(Task objective)
First find the line with "た、近年ではドラッグストアやスーパーといっ" in the entries below, then set down exactly every line through the line with "Facebook 帖子的背景。它可以有效地匹配阵亡将士纪", that line included.

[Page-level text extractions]
────────────────────

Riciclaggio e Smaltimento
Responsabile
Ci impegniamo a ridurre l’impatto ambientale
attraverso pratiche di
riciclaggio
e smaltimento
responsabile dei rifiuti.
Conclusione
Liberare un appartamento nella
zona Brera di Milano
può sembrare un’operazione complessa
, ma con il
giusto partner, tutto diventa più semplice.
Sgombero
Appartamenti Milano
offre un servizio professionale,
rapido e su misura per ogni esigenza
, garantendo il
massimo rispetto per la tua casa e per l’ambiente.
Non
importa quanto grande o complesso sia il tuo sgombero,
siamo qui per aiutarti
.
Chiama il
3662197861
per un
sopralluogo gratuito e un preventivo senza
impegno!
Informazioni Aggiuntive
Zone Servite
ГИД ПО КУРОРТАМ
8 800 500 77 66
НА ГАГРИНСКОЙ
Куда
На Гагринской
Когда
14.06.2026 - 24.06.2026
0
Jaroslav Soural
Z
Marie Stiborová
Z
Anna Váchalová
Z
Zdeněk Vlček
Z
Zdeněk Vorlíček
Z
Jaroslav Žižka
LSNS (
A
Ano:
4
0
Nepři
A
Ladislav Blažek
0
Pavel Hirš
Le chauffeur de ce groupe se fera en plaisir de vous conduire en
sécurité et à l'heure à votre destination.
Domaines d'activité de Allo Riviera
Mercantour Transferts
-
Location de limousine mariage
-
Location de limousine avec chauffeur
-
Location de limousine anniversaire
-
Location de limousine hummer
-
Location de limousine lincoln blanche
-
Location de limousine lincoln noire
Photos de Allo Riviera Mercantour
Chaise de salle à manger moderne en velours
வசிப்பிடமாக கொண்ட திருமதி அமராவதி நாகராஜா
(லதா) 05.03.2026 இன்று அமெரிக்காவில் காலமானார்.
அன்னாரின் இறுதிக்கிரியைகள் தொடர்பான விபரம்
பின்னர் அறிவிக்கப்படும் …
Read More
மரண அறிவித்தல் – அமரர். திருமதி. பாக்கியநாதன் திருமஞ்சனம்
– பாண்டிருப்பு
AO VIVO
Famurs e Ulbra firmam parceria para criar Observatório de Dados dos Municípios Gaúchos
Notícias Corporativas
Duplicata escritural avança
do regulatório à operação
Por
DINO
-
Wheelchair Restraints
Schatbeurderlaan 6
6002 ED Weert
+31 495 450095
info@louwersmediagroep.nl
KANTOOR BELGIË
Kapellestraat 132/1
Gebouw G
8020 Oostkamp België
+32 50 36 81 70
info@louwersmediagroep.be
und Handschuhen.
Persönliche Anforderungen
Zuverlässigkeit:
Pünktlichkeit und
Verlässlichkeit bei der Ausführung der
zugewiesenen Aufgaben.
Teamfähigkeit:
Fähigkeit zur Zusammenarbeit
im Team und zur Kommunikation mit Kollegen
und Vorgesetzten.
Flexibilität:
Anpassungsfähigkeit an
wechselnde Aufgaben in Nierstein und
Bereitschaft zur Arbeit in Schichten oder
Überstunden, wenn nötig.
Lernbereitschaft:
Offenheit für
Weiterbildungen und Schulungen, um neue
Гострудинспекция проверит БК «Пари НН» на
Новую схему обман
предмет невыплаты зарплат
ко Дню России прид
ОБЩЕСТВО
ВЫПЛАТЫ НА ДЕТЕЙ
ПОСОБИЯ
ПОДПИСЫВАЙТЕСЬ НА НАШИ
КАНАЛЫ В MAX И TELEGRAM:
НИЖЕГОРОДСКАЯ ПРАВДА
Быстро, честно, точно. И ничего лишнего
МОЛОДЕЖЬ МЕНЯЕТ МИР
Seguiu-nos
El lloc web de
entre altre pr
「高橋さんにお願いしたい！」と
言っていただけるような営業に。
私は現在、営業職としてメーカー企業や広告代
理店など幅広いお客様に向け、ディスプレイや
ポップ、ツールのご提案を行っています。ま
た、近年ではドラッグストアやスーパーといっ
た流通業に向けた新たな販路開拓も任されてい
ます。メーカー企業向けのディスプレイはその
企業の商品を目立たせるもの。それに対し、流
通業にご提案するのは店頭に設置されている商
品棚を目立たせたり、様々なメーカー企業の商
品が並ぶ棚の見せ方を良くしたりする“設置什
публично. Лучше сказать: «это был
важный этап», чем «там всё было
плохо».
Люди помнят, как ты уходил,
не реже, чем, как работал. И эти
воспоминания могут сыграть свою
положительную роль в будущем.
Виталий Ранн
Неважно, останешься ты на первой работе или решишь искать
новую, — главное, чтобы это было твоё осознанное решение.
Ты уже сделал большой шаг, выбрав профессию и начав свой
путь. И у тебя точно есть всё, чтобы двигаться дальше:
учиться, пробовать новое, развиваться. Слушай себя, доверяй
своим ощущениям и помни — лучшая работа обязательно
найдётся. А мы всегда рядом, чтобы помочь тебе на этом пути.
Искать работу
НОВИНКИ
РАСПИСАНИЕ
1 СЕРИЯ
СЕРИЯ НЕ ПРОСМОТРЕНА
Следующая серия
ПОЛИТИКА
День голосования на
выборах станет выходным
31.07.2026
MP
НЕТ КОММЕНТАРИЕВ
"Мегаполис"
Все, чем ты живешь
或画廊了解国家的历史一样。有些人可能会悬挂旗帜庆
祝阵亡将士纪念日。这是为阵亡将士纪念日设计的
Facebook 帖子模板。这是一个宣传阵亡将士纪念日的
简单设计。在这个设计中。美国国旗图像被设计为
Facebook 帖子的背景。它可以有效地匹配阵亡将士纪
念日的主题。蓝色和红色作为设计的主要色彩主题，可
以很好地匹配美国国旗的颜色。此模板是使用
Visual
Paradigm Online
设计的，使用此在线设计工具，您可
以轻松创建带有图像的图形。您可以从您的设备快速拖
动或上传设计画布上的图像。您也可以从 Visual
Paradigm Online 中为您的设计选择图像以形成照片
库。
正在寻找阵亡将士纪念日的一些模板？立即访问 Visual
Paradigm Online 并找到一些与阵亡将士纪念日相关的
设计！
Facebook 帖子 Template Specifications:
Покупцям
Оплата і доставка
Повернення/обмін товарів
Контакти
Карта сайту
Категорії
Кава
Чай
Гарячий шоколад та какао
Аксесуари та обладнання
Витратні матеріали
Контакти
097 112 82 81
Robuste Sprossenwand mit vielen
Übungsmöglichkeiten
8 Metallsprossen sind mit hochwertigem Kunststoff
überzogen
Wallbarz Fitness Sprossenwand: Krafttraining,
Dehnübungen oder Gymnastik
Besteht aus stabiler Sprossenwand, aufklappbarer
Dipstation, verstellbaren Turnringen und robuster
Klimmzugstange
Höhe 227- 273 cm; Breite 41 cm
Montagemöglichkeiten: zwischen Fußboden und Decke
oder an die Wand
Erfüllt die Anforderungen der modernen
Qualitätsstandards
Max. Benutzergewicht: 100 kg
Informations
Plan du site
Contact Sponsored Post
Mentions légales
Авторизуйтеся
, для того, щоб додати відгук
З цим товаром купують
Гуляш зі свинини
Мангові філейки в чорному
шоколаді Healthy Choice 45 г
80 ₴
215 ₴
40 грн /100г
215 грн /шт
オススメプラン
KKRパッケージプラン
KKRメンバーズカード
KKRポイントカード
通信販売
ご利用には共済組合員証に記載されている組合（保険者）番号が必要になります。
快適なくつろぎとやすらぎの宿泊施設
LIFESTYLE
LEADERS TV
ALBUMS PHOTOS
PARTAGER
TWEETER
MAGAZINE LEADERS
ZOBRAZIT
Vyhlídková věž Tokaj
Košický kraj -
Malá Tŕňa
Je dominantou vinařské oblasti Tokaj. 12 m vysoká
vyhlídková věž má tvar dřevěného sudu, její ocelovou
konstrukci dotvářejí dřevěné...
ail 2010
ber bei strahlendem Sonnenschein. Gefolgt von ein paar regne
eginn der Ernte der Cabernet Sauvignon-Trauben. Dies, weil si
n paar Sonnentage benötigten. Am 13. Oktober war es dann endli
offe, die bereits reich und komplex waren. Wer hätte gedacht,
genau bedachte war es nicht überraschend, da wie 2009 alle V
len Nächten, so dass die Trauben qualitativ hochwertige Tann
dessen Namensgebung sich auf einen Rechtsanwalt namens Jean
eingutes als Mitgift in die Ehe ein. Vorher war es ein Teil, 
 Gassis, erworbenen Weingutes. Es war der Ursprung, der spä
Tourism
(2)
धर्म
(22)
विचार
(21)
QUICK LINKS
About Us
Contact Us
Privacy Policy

────────────────────

(Response)
た、近年ではドラッグストアやスーパーといっ
た流通業に向けた新たな販路開拓も任されてい
ます。メーカー企業向けのディスプレイはその
企業の商品を目立たせるもの。それに対し、流
通業にご提案するのは店頭に設置されている商
品棚を目立たせたり、様々なメーカー企業の商
品が並ぶ棚の見せ方を良くしたりする“設置什
публично. Лучше сказать: «это был
важный этап», чем «там всё было
плохо».
Люди помнят, как ты уходил,
не реже, чем, как работал. И эти
воспоминания могут сыграть свою
положительную роль в будущем.
Виталий Ранн
Неважно, останешься ты на первой работе или решишь искать
новую, — главное, чтобы это было твоё осознанное решение.
Ты уже сделал большой шаг, выбрав профессию и начав свой
путь. И у тебя точно есть всё, чтобы двигаться дальше:
учиться, пробовать новое, развиваться. Слушай себя, доверяй
своим ощущениям и помни — лучшая работа обязательно
найдётся. А мы всегда рядом, чтобы помочь тебе на этом пути.
Искать работу
НОВИНКИ
РАСПИСАНИЕ
1 СЕРИЯ
СЕРИЯ НЕ ПРОСМОТРЕНА
Следующая серия
ПОЛИТИКА
День голосования на
выборах станет выходным
31.07.2026
MP
НЕТ КОММЕНТАРИЕВ
"Мегаполис"
Все, чем ты живешь
或画廊了解国家的历史一样。有些人可能会悬挂旗帜庆
祝阵亡将士纪念日。这是为阵亡将士纪念日设计的
Facebook 帖子模板。这是一个宣传阵亡将士纪念日的
简单设计。在这个设计中。美国国旗图像被设计为
Facebook 帖子的背景。它可以有效地匹配阵亡将士纪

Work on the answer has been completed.